Preheat the oven to 350 degrees.
Roast for about 30 minutes, until the chicken is starting to brown.
Cover the ingredients with water, bake uncovered for an hour. After the first hour reduce heat to 225 and cover stock with tin foil. Cook for 2 to 3 more hours.
To boil the chicken stock add the same ingredients and cover with water. Place the lid over the pot and let simmer on medium low for about 4 hours
Once the chicken stock is done cooking strain the stock. Pour into individual containers and place in the refrigerator.
Once the stock has cooled it is easy to skim off of the fat because it all rises to the top.

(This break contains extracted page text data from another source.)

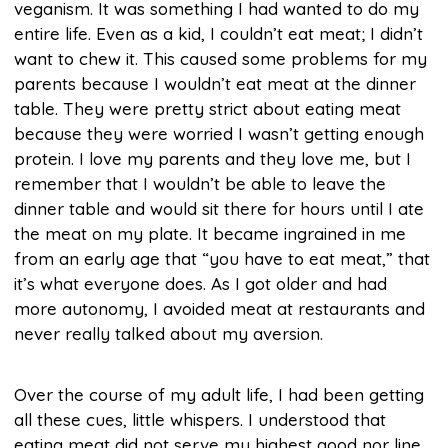
veganism. It was something I had wanted to do my
entire life. Even as a kid, I couldn’t eat meat; I didn’t
want to chew it. This caused some problems for my
parents because I wouldn’t eat meat at the dinner
table. They were pretty strict about eating meat
because they were worried I wasn’t getting enough
protein. I love my parents and they love me, but I
remember that I wouldn’t be able to leave the
dinner table and would sit there for hours until I ate
the meat on my plate. It became ingrained in me
from an early age that “you have to eat meat,” that
it’s what everyone does. As I got older and had
more autonomy, I avoided meat at restaurants and
never really talked about my aversion.
Over the course of my adult life, I had been getting
all these cues, little whispers. I understood that
eating meat did not serve my highest good nor line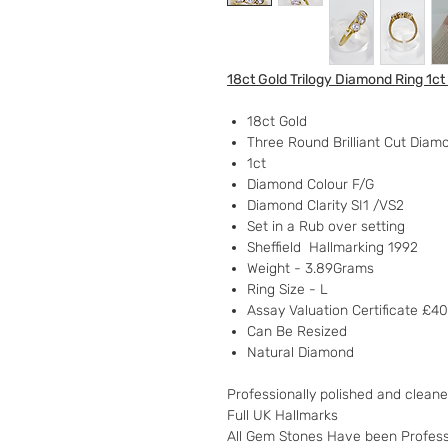
18ct Gold Trilogy Diamond Ring 1ct
18ct Gold
Three Round Brilliant Cut Diam
1ct
Diamond Colour F/G
Diamond Clarity SI1 /VS2
Set in a Rub over setting
Sheffield Hallmarking 1992
Weight - 3.89Grams
Ring Size - L
Assay Valuation Certificate £4
Can Be Resized
Natural Diamond
Professionally polished and clean
Full UK Hallmarks
All Gem Stones Have been Profess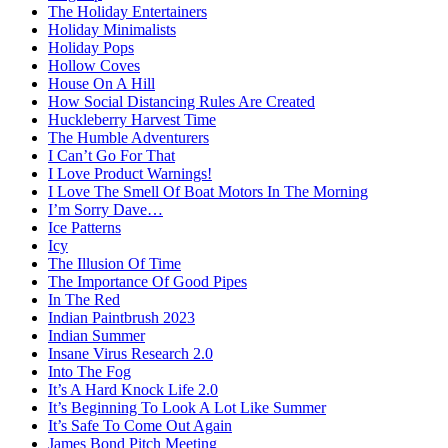
The Holiday Entertainers
Holiday Minimalists
Holiday Pops
Hollow Coves
House On A Hill
How Social Distancing Rules Are Created
Huckleberry Harvest Time
The Humble Adventurers
I Can’t Go For That
I Love Product Warnings!
I Love The Smell Of Boat Motors In The Morning
I’m Sorry Dave…
Ice Patterns
Icy
The Illusion Of Time
The Importance Of Good Pipes
In The Red
Indian Paintbrush 2023
Indian Summer
Insane Virus Research 2.0
Into The Fog
It’s A Hard Knock Life 2.0
It’s Beginning To Look A Lot Like Summer
It’s Safe To Come Out Again
James Bond Pitch Meeting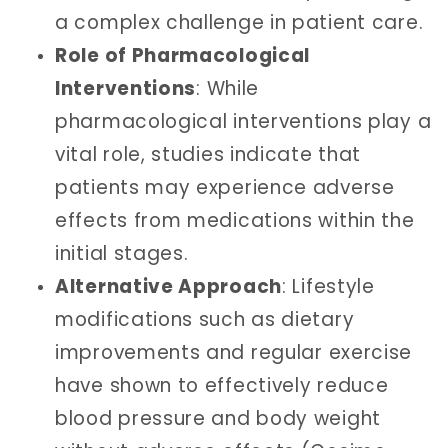
a complex challenge in patient care.
Role of Pharmacological
Interventions
: While
pharmacological interventions play a
vital role, studies indicate that
patients may experience adverse
effects from medications within the
initial stages.
Alternative Approach
: Lifestyle
modifications such as dietary
improvements and regular exercise
have shown to effectively reduce
blood pressure and body weight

The stock will be thick, almost like a jello consistency, but once you heat it up in a recipe it will quickly turn back into a liquid.
The biggest difference between the roasted stock and the boiled stock is the intensity of the lemon flavor. The roasted stock had a very rich flavor but the lemon was not very prominent. In the boiled stock the lemon flavor was very present, which added a fresh taste but it could be over powering in certain recipes.